[Drawing revision comparisons]
__________________________________________________

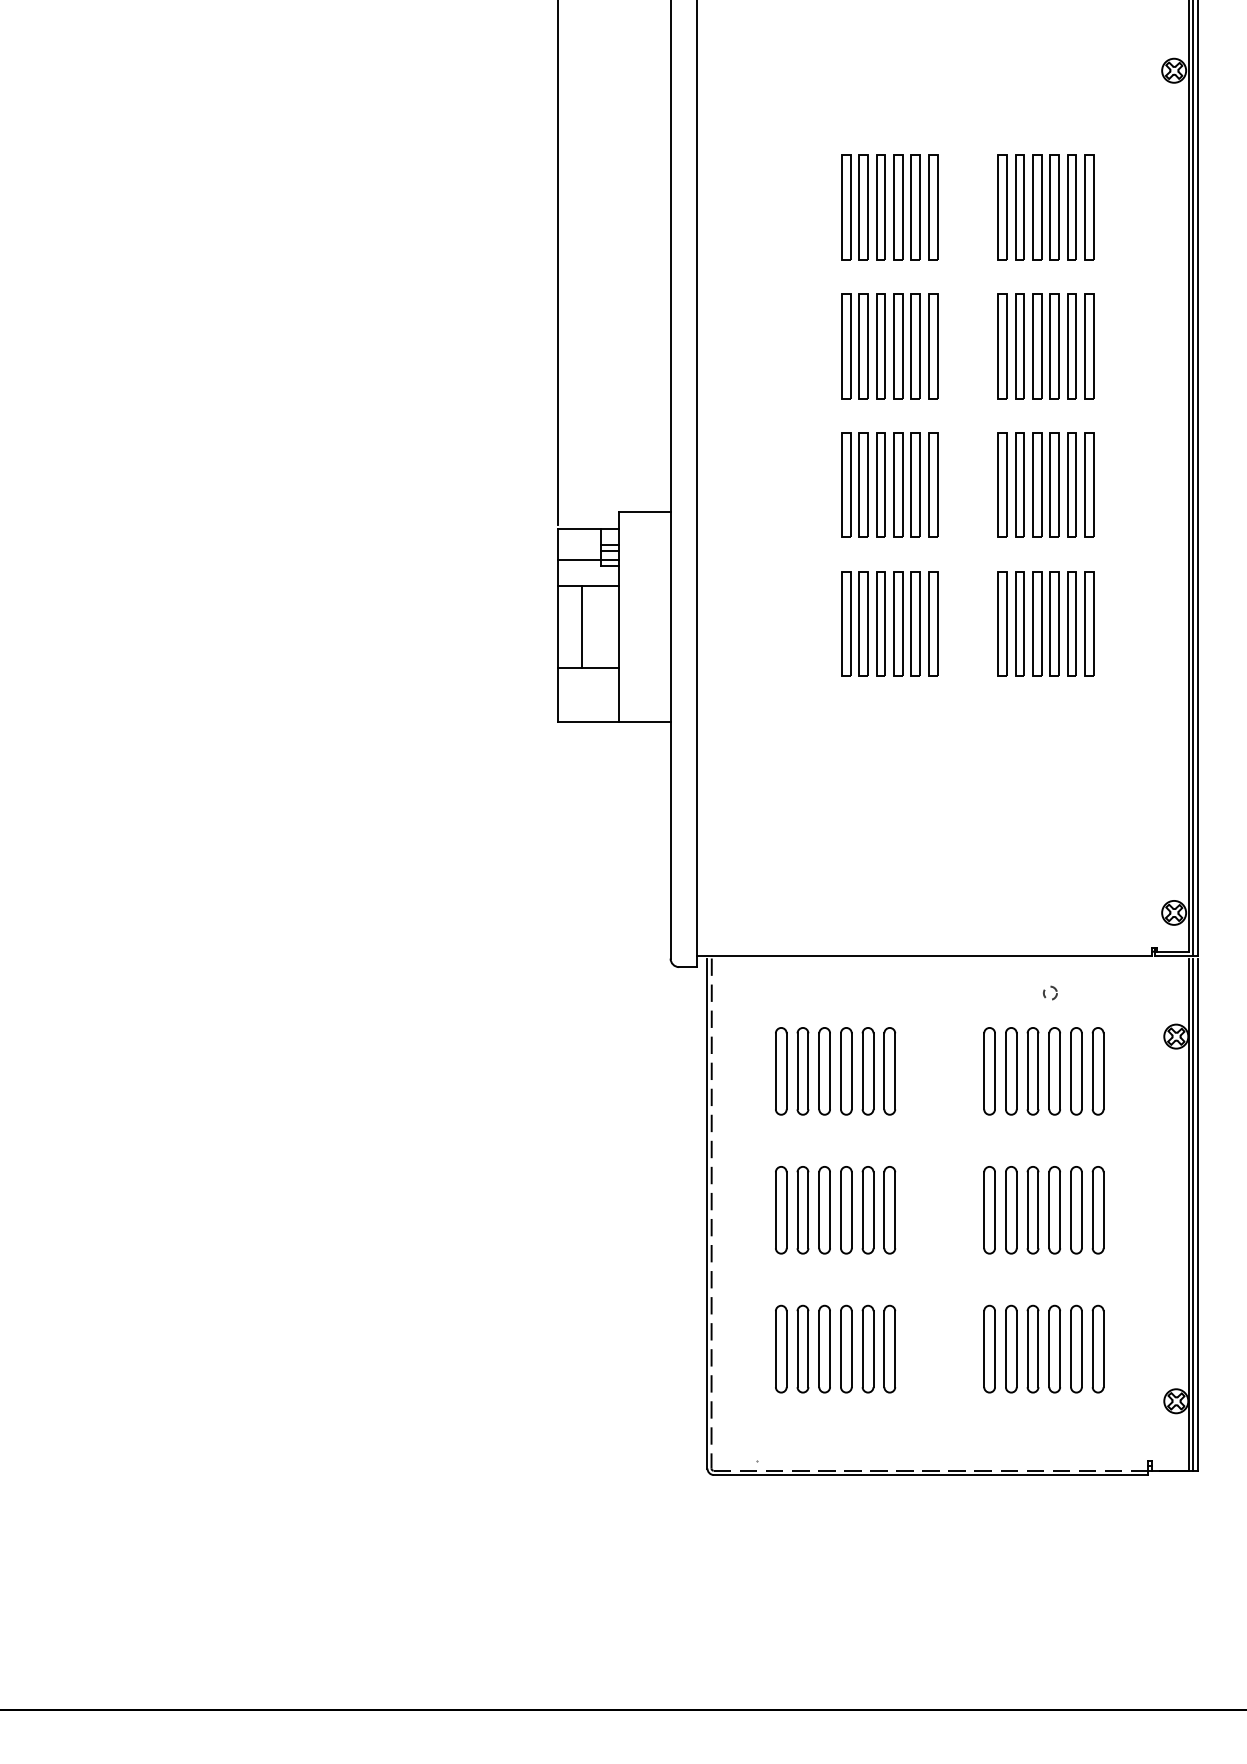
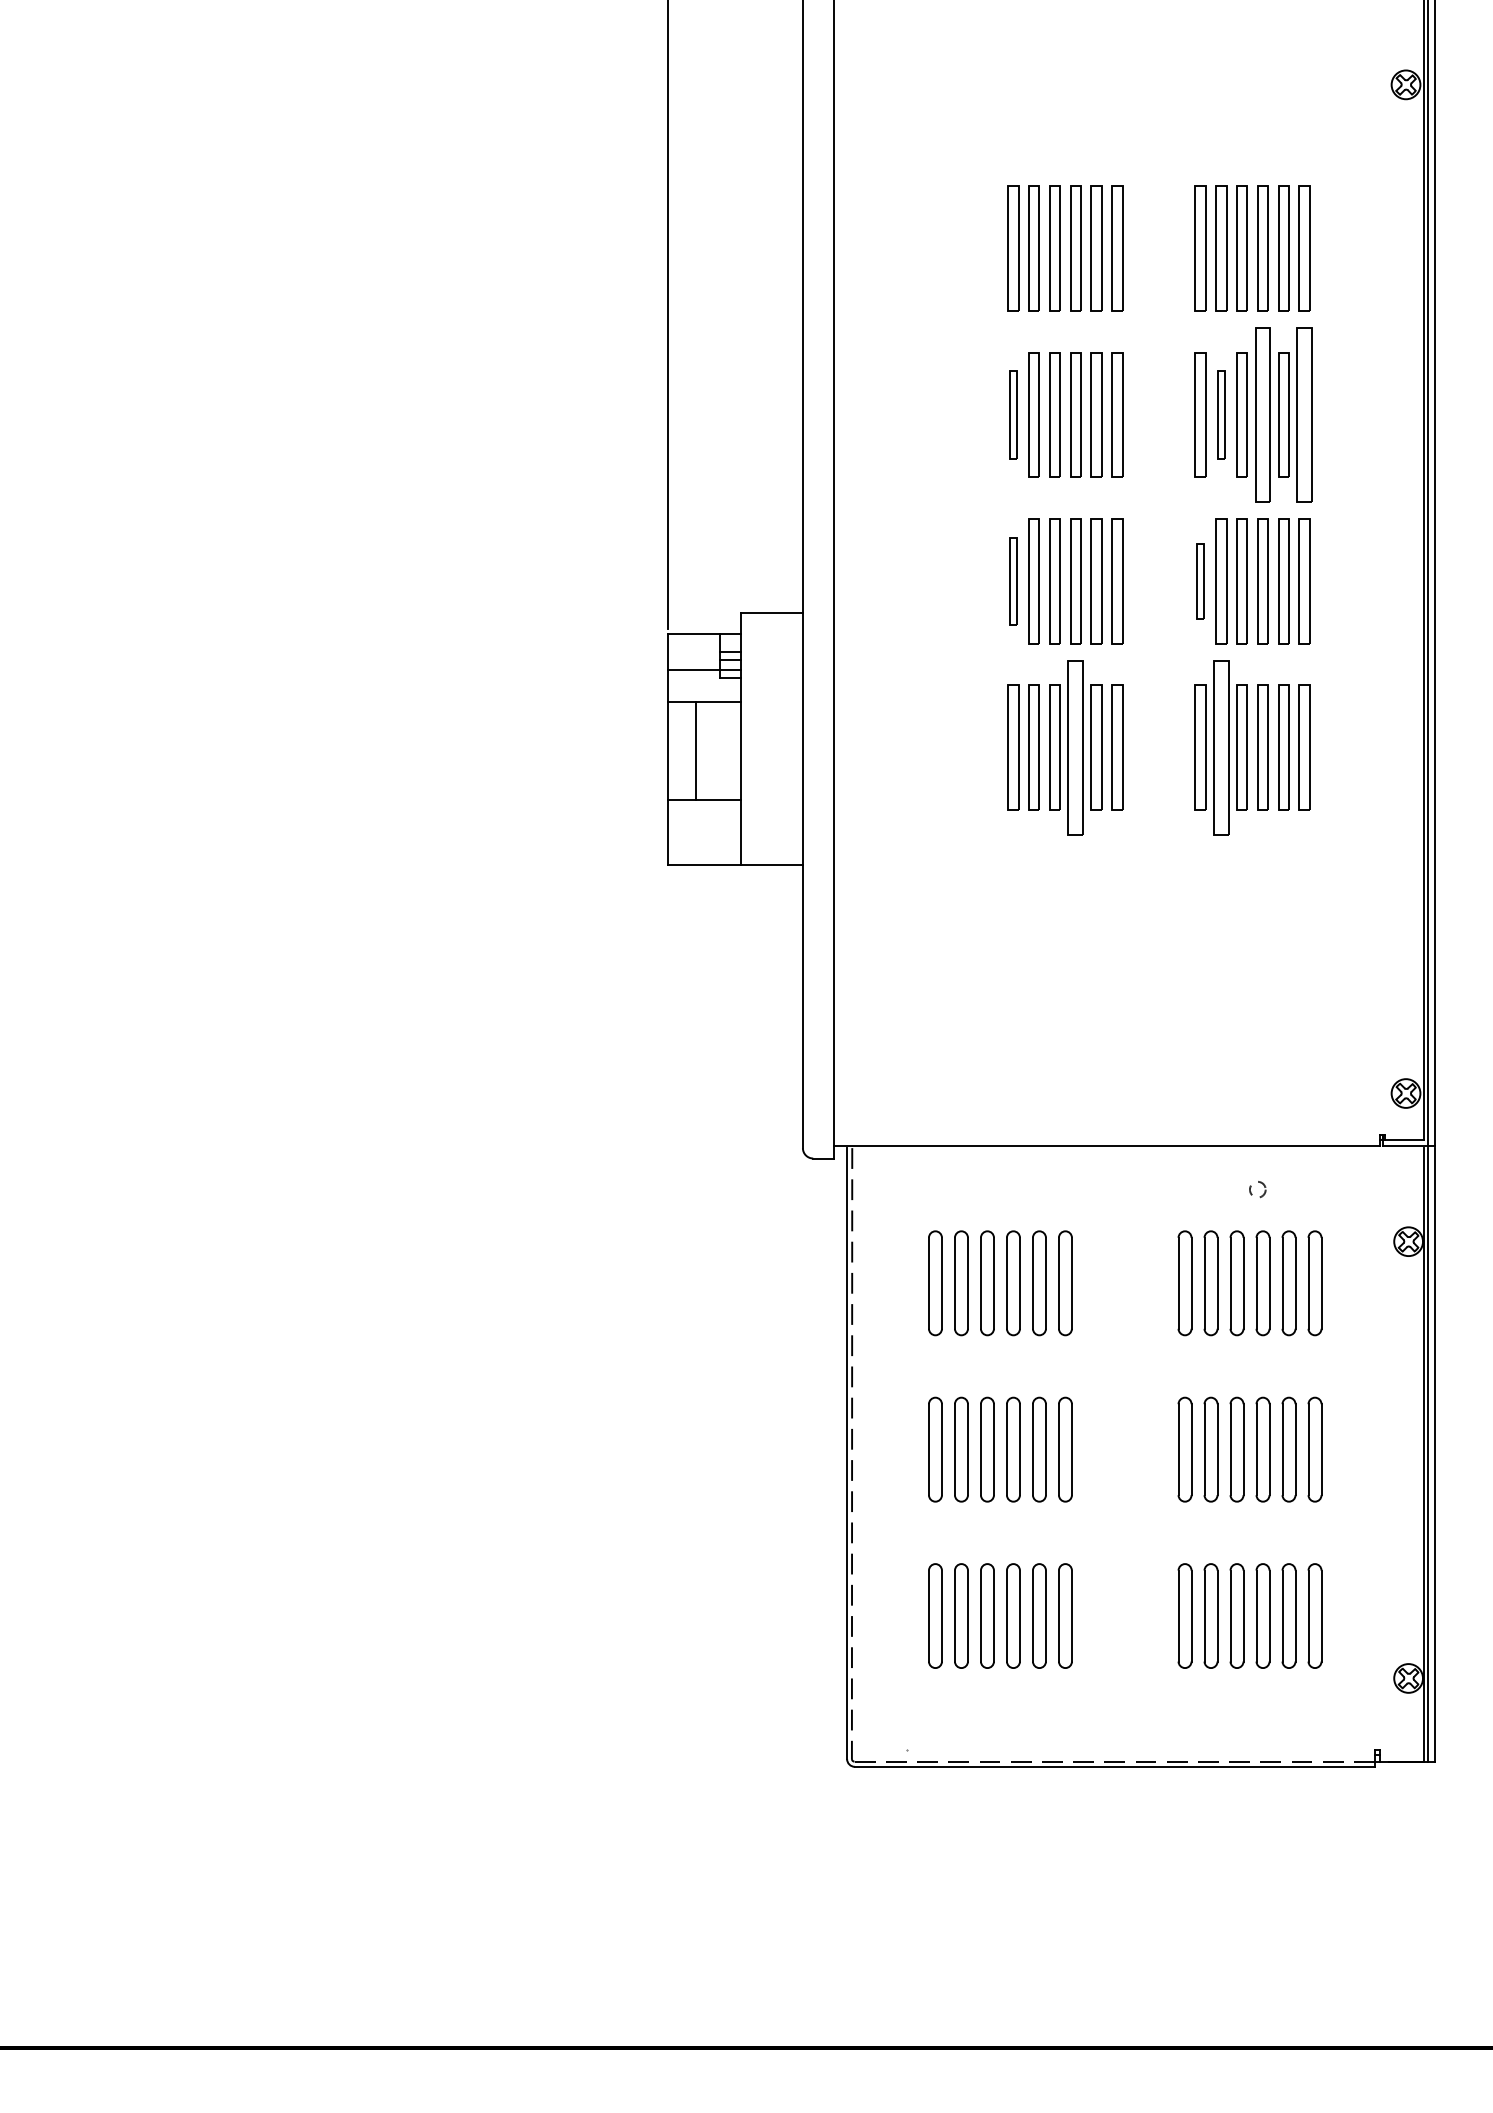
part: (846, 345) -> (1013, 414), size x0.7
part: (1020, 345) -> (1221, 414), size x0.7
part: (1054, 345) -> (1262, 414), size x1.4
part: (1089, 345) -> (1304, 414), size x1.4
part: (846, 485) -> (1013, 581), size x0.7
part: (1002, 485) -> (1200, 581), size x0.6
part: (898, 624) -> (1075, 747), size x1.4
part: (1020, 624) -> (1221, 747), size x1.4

__________________________________________________

## Problem to solve
Retype exactly, please, each line from the line that contains "part: (1089, 345) -> (1304, 414), size x1.4" through the last line of the entries above, with nothing added.

## Result of the task
part: (1089, 345) -> (1304, 414), size x1.4
part: (846, 485) -> (1013, 581), size x0.7
part: (1002, 485) -> (1200, 581), size x0.6
part: (898, 624) -> (1075, 747), size x1.4
part: (1020, 624) -> (1221, 747), size x1.4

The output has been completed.